Environment Azure App service running Otel with Latest Otel Version.

Additional context I already tried running Otel in pure Linux & Kubernetes.

github-actions[bot] commented 2 months ago

Pinging code owners for receiver/azureeventhub: @atoulme @cparkins. See Adding Labels via Comments if you do not have permissions to add labels yourself.

atoulme commented 2 months ago

@cparkins could we ingest the data point without setting the start timestamp?

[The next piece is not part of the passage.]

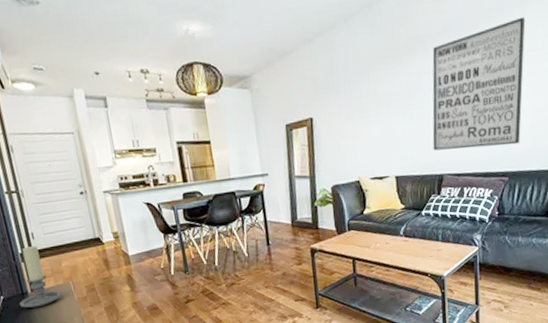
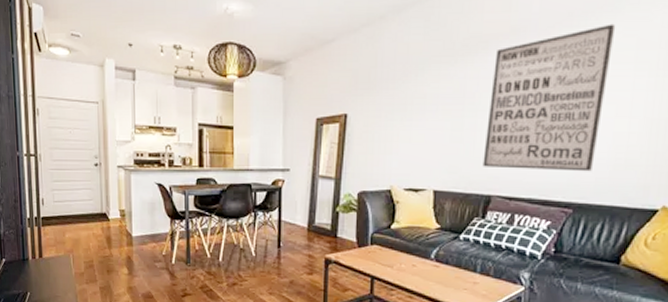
candle holder: present [20,246,62,308] -> none [19,212,61,277]

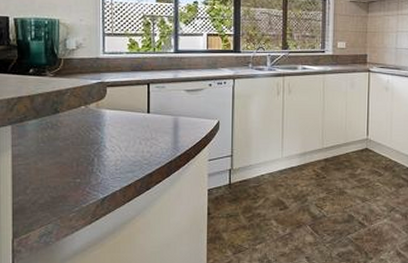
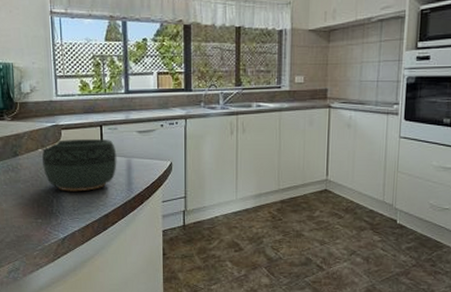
bowl: none [85,96,164,150] -> present [42,138,117,192]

cparkins commented 2 months ago

@atoulme I think this issue may actually be a type mismatch.

@dannyamaya When specifying the Diagnostic Settings for Databricks are there options under 'Metrics' or only 'Logs'?

According to the documentation only Logs are available: https://learn.microsoft.com/en-us/azure/azure-monitor/reference/supported-metrics/metrics-index

Also when I looked I could only see 'Logs'. If this is truly logs data attaching the Event Hub to a log receiver should resolve the issue as it does not require a time grain.

dannyamaya commented 2 months ago

Yes, you're right Databricks can't support metrics by the date of this post so that's probably why otel can't handle those messages and shows that error, my bad, thanks for clarifying.

cparkins commented 2 months ago

No worries, it's probably not exactly clear that the mapping is done by the pipeline data type from the documentation. But that is how I wrote it to work.